Entah apa yang sudah dikatakan anaknya itu pada Seokjin.

"Ah, Namjoon-shi. Boleh pinjam ponselnya?"

"Ap- oh ya boleh, sebentar."

Pria itu gelagapan dibuatnya.

Seokjin menerima ponsel Namjoon dan memasukan nomer ponsel miliknya kesana.

"Saya harap anda tau bagaimana caranya menghubungi saya, dan terimakasih bunganya. Mungkin lain waktu kita perlu bicara banyak, kalau hanya diperhatikan dari jauh saya tidak paham maksud anda. Bibi Wan pemilik toko buku didepan cafe juga pasti sudah lelah menunggu anda untuk pulang dari tokonya, besok lagi jangan lakukan itu."

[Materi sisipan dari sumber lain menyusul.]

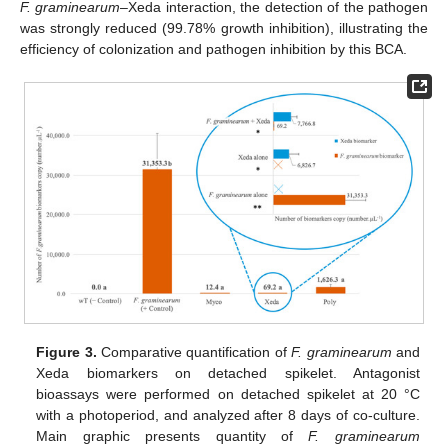
F. graminearum
–Xeda interaction, the detection of the pathogen
was strongly reduced (99.78% growth inhibition), illustrating the
efficiency of colonization and pathogen inhibition by this BCA.
Figure 3.
Comparative quantification of
F. graminearum
and
Xeda biomarkers on detached spikelet. Antagonist
bioassays were performed on detached spikelet at 20 °C
with a photoperiod, and analyzed after 8 days of co-culture.
Main graphic presents quantity of
F. graminearum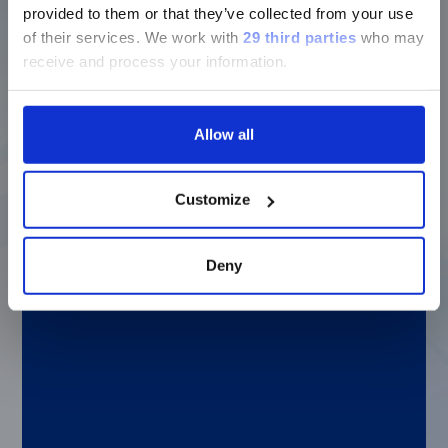
heart disease, type 2 diabetes, and cancer risk
provided to them or that they’ve collected from your use
Bio-Techne—Protein biomarkers offer a new
of their services.
We work with
29 third parties
who may
approach to bladder cancer testing
receive and process your information.
MilliporeSigma—How to choose an
immunoassay platform, from multiplexing to
software and services
Allow all
Thermo Fisher Scientific—Unified, high-
throughput workflows for RNA and protein
analysis
Customize
Deny
Benefits of customizing your own assay
And if you’re encountering difficulties
during assay development, our custom
assay group at
LuminexPLORE Lab
is here
to help. xMAP Insights magazine includes
an article about why it can be important
and advantageous to develop your own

Ah, ternyata dia sudah tertangkap basah. Seokjin tau jika ia memperhatikannya.

"M-maaf Seokjin-shi."

"Tidak masalah, dan Soobin, jangan lupa minum susu strawberry dan makan roll cakenya."

"Terimakasih paman Seokjin."

"Sama-sama. Paman tinggal dulu ya, sepertinya ada banyak pembeli disana. Saya tunggu besok Namjoon-shi."

Soobin tersenyum dalam perjalanan pulang sembari menatap kearah kaca mobil.

"Soobin, habiskan makanan mu."

"Iya ayah, bawel sekali sih."

"Hey itu tidak sopan."

"Aku menang lagi dari ayah."

Bukannya minta maaf anak itu malah menaik turunkan alisnya menggoda Namjoon.

"Menang apanya?"

"Karena usahaku kan ayah jadi bisa dapat nomer ponsel paman Seokjin, kemarin juga ayah bisa berkenalan karena aku. Bahkan besok kita diajak makan malam loh."

Namjoon tersenyum, harus ia akui anaknya ini memang benar-benar membantu.

"Ya, ayah akui kau menang. Dua untuk Soobin, nol untuk ayah. Terimakasih ya."

Soobin tersenyum sembari mengunyah burgernya.

"Ayah coba deh susu strawberrynya, ini enak sekali loh."

Namjoon menerima pemberian Soobin saat lampu merah, ia meminum susu pemberian Seokjin itu. Rasanya manis, dingin, dan segar. Enak sekali.

Sekali minum langsung ingat wajah teduh Seokjin.